Optimization idea for case expression dispatch
Motivation
Some C compilers implement an optimization that ghc could benefit from. A case statement like the following (where we have many different cases returning the same expression), is currently implemented in ghc as a series of compare and jump statements following the balanced binary tree based on the ints in the case statement (depending on how dense the range is ghc is smart enough to combine the binary tree with an array lookup part which is great). (In the example below the ints in question are not considered dense so we get a pure tree.)
opt :: Int -> Int
opt 0 = 10
opt 1 = 10
opt 2 = 10
opt 3 = 10
opt 23 = 10
opt 44 = 10
opt 60 = 10
opt 61 = 10
opt _ = 100
the ghc generated assembly is basically the tree search:
Opt.$wopt_info:
_c7is:
cmpq $45,%r14
jge _u7iB
_u7iv:
cmpq $4,%r14
jge _u7iz
_u7iw:
cmpq $3,%r14
jge _c7ik
_u7ix:
testq %r14,%r14
jge _c7ik
_c7ij:
movl $100,%ebx
jmp *(%rbp)
_u7iz:
cmpq $44,%r14
jge _c7ik
_u7iA:
cmpq $23,%r14
jne _c7ij
_c7ik:
movl $10,%ebx
jmp *(%rbp)
_u7iB:
cmpq $61,%r14
jge _u7iD
_u7iC:
cmpq $60,%r14
jl _c7ij
jmp _c7ik
_u7iD:
cmpq $62,%r14
jl _c7ik
jmp _c7ij
.size Opt.$wopt_info, .-Opt.$wopt_info
Proposal
Here is the same code in C:
int opt(long c) {
switch (c) {
case 0: return 10;
case 1: return 10;
case 2: return 10;
case 3: return 10;
case 23: return 10;
case 44: return 10;
case 60: return 10;
case 61: return 10;
default: return 100;
}
}
and here is how a clever C compiler implements it:
static const long magicConstant = 0b1111000000000000000000010000000000000000000010000000000000001100;
int opt2(long c) {
if (((unsigned long) c) > 61) // negative numbers also taken care of here
return 100; // by the cast to unsigned (as unsigned they are big!)

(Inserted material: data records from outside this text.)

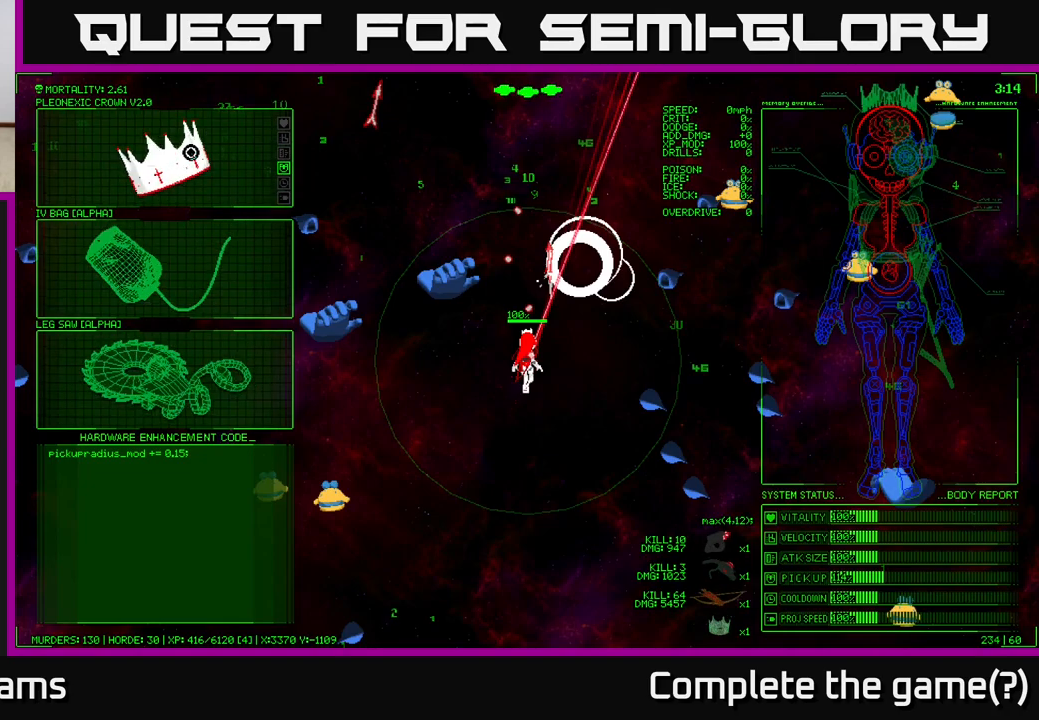
{"buttons": [], "left_stick": "center", "right_stick": "center", "events": []}
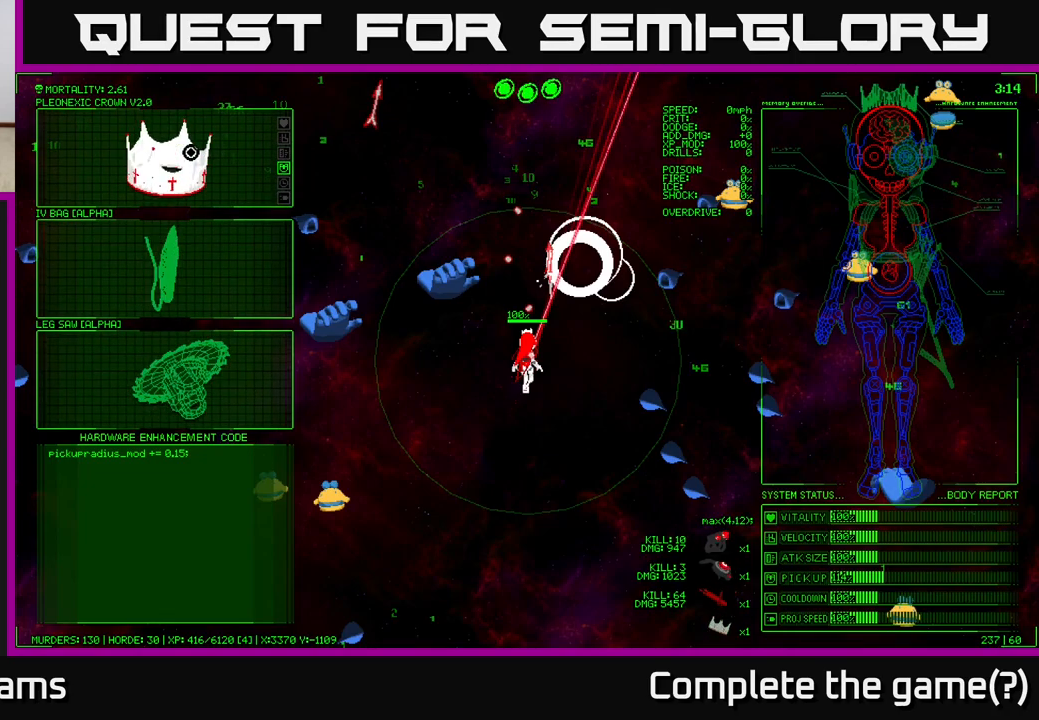
{"buttons": [], "left_stick": "down", "right_stick": "center", "events": [[133, "left_stick", "down-left"], [350, "left_stick", "down"]]}
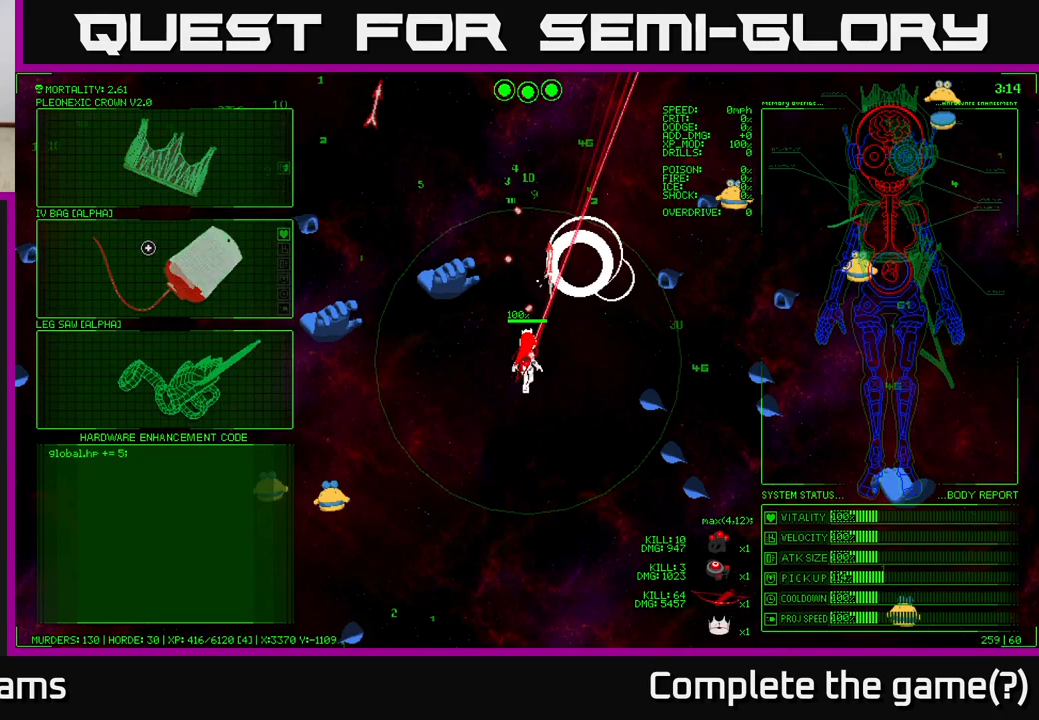
{"buttons": [], "left_stick": "center", "right_stick": "center", "events": [[417, "left_stick", "center"]]}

if (((magicConstant << c) < 0))
return 10;
else
return 100;
}
This results in the much shorter assembly below:
opt2:
.LFB24:
.cfi_startproc
endbr64
movl $100, %eax
cmpq $61, %rdi
ja .L6
movabsq $-1152920405094694900, %rax
movl %edi, %ecx
salq %cl, %rax
sarq $63, %rax
andl $-90, %eax
addl $100, %eax
.L6:
ret
The number of instructions executed is slightly less here (and always constant independent of the number of cases), but more importantly this is straight line code and would easily beat the binary tree jumpy code.
The idea is to construct a magic constant that when shifted left by c
(our input) will cause the result to go negative (the most significant bit becomes 1) if and only if c
equals one of the integers in the case statement. This optimization can only be done if the integers we are comparing against are small (in the region [0,63] -- the number of bits in one machine word).
This optimization may be applicable to case statements on ADT/GADTs since we rarely have ADTs with more than 64 cases.